De enkele stelling dat de standpunten van partijen lijnrecht tegenover elkaar staan en het verder niet onderbouwde beroep op het Korošec-arrest, is onvoldoende om een deskundige te benoemen. Omdat twijfel aan de medische beoordeling van het Uwv ontbreekt, bestaat er geen aanleiding hiertoe over te gaan.
4.6.
De rechtbank wordt ook gevolgd in haar oordeel dat het Uwv voldoende heeft gemotiveerd dat de aan de berekening van het arbeidsongeschiktheidspercentage ten grondslag gelegde functies in medisch opzicht geschikt zijn voor appellante.

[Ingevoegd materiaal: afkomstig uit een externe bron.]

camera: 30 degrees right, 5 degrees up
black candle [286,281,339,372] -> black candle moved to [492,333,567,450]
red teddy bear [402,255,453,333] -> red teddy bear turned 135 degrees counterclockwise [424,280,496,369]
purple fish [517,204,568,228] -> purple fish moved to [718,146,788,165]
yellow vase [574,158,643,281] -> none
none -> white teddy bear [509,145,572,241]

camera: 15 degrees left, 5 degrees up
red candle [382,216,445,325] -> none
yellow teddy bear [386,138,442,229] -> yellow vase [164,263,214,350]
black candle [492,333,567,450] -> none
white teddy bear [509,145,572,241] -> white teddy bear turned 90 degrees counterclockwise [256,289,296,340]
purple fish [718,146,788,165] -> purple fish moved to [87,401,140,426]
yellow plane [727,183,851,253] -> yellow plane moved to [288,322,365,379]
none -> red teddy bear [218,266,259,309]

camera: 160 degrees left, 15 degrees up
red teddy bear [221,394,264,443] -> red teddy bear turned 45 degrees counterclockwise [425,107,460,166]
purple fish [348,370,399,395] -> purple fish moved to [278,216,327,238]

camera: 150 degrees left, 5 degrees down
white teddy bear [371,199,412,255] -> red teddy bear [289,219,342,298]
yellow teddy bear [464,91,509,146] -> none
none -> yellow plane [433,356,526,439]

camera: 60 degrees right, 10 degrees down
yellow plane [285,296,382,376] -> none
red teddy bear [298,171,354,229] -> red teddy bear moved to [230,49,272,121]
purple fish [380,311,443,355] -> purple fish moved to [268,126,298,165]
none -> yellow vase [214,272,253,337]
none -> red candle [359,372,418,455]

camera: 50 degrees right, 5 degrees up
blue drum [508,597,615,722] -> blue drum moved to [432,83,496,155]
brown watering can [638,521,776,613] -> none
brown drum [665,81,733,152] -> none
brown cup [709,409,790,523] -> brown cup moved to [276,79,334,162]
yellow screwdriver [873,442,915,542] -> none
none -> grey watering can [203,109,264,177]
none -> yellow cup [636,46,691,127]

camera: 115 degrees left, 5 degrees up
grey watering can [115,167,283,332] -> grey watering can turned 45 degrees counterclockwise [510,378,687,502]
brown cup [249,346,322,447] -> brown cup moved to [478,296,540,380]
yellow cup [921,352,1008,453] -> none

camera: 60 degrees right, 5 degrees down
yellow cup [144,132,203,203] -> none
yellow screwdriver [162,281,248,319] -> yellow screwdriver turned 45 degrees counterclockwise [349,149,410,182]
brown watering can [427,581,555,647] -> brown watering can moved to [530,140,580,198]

De arbeidsdeskundige bezwaar en beroep heeft navolgbaar toegelicht dat appellante niet beperkt is op het aspect tillen en dat de belasting wat betreft tillen in alle functies onder de normaalwaarde ligt. Ook heeft de arbeidsdeskundige bezwaar en beroep voldoende gemotiveerd dat de belastbaarheid van appellante in de functie productiemedewerker niet wordt overschreden. Het is niet zo dat de functionaris moet bijspringen bij collega's, maar dat, alleen als er meer dan voldoende (half) producten zijn vervaardigd, de functionaris een van de andere taken gaat doen (een taak die zij overigens ook al kent, omdat de functie sowieso al een taakroulatie kent). Appellante is niet beperkt op het aspect samenwerken, is evenmin aangewezen op voorspelbare werkzaamheden en in de functie is geen sprake van een hoog handelingstempo of van deadlines/productiepieken.
4.7.
Uit de overwegingen in 4.2 tot en met 4.6 volgt dat appellante de wachttijd van 104 weken, die is aangevangen op de eerste ziektedag 10 augustus 2017, niet heeft vervuld. Met de rechtbank wordt overwogen dat het Uwv terecht heeft geweigerd appellante per 8 augustus 2017 een WIA-uitkering toe te kennen.
4.8.
De overwegingen in 4.2 tot en met 4.7 leiden tot de conclusie dat het hoger beroep niet slaagt en de aangevallen uitspraak moet worden bevestigd. Dit betekent dat er geen grond is voor toekenning van de gevraagde schadevergoeding in de vorm van wettelijke rente.
5. Voor een veroordeling in de proceskosten bestaat geen aanleiding.

BESLISSING

De Centrale Raad van Beroep
- bevestigt de aangevallen uitspraak;
- wijst het verzoek om veroordeling tot vergoeding van schade af.
Deze uitspraak is gedaan door F.M. Rijnbeek, in tegenwoordigheid van L. Winters als griffier. De beslissing is uitgesproken in het openbaar op 6 april 2022.